WORK TASK |
Read the records below. Copy each line where the string "China" occurs.

AVAILABLE DATA |
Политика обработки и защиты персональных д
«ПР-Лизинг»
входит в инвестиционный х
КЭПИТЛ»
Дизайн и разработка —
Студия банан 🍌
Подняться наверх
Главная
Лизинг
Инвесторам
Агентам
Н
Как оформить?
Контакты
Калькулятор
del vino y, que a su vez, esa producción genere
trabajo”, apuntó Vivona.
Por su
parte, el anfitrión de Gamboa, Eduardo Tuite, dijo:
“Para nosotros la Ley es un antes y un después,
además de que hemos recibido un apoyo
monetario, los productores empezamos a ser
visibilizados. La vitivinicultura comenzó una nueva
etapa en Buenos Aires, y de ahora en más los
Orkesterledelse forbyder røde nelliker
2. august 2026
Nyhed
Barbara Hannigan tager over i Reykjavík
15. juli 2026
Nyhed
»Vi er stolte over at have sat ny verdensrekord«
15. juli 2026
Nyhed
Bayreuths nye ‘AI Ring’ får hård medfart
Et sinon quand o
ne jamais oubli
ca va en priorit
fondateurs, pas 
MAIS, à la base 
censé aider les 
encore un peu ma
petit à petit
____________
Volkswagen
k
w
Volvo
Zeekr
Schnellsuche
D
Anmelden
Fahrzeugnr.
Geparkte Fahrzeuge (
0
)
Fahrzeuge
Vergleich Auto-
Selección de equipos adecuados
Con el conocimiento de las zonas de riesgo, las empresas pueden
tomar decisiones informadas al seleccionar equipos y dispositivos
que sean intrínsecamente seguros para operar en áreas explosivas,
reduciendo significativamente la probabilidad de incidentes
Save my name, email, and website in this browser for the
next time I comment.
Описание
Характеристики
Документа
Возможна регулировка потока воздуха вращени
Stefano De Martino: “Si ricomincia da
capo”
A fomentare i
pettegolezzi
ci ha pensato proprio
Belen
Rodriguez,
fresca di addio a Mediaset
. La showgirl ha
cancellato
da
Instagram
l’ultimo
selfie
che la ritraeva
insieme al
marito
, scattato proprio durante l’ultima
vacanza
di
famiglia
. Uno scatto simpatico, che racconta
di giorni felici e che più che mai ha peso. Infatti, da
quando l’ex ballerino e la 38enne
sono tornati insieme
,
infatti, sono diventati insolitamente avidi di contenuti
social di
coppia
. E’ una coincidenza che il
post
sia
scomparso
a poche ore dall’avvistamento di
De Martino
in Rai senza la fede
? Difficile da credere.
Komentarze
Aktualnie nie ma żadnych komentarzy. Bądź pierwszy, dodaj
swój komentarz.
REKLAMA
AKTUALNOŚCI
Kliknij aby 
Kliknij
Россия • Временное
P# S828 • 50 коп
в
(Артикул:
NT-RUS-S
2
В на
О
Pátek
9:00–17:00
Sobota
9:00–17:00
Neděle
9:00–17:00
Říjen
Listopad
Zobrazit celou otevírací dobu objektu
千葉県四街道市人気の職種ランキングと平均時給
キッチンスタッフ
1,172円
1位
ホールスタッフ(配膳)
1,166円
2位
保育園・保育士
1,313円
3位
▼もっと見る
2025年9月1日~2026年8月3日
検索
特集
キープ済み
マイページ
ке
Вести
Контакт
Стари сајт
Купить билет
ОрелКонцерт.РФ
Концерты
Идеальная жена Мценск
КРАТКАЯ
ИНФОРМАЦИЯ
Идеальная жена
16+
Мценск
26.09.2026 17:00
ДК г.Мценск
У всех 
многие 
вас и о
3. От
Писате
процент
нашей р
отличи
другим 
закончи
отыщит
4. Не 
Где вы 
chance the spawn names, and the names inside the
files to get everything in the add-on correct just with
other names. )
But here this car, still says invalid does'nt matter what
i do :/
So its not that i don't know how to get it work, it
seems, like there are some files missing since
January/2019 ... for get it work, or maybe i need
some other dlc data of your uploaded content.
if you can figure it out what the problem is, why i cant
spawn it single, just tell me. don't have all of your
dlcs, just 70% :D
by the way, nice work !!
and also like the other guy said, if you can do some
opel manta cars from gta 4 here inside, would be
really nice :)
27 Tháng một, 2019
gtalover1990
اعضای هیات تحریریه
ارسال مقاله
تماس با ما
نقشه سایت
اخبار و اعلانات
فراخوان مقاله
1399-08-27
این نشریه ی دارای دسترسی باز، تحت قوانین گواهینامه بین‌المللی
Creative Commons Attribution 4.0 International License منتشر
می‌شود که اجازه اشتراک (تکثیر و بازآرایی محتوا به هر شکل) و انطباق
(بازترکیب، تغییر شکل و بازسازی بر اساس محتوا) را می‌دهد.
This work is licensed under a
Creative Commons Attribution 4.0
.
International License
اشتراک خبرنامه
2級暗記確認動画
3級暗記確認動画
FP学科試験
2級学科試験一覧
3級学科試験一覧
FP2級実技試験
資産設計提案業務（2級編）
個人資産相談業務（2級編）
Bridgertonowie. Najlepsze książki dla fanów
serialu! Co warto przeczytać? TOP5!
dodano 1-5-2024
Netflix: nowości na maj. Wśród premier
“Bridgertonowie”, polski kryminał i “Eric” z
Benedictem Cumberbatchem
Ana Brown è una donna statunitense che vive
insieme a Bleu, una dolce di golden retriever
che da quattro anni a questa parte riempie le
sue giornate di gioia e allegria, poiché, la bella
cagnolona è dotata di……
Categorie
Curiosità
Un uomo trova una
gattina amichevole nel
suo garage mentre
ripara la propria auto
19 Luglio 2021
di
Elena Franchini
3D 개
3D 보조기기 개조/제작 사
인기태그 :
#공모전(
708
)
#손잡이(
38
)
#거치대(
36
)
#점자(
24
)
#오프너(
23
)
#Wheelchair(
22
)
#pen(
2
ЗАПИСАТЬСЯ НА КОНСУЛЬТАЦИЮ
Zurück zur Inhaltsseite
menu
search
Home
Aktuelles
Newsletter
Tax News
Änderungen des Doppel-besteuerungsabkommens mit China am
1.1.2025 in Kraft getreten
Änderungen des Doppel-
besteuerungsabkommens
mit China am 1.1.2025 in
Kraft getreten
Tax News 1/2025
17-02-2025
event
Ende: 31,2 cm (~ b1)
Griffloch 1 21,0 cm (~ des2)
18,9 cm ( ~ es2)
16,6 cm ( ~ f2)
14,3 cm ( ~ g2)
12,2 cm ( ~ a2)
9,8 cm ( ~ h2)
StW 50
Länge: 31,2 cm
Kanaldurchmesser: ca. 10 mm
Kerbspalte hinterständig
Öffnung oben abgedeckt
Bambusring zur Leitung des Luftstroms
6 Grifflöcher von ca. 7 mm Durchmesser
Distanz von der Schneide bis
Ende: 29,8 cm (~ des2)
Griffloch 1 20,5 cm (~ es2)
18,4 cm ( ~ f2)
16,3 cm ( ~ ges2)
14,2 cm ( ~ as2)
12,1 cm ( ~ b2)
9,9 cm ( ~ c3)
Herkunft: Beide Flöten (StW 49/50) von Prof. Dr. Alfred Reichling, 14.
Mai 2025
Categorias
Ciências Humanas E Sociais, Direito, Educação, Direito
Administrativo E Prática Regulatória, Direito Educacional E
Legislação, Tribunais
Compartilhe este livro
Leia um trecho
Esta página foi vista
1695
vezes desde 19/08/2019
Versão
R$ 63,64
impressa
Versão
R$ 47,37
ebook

ANSWER SPACE |
Änderungen des Doppel-besteuerungsabkommens mit China am
mit China am 1.1.2025 in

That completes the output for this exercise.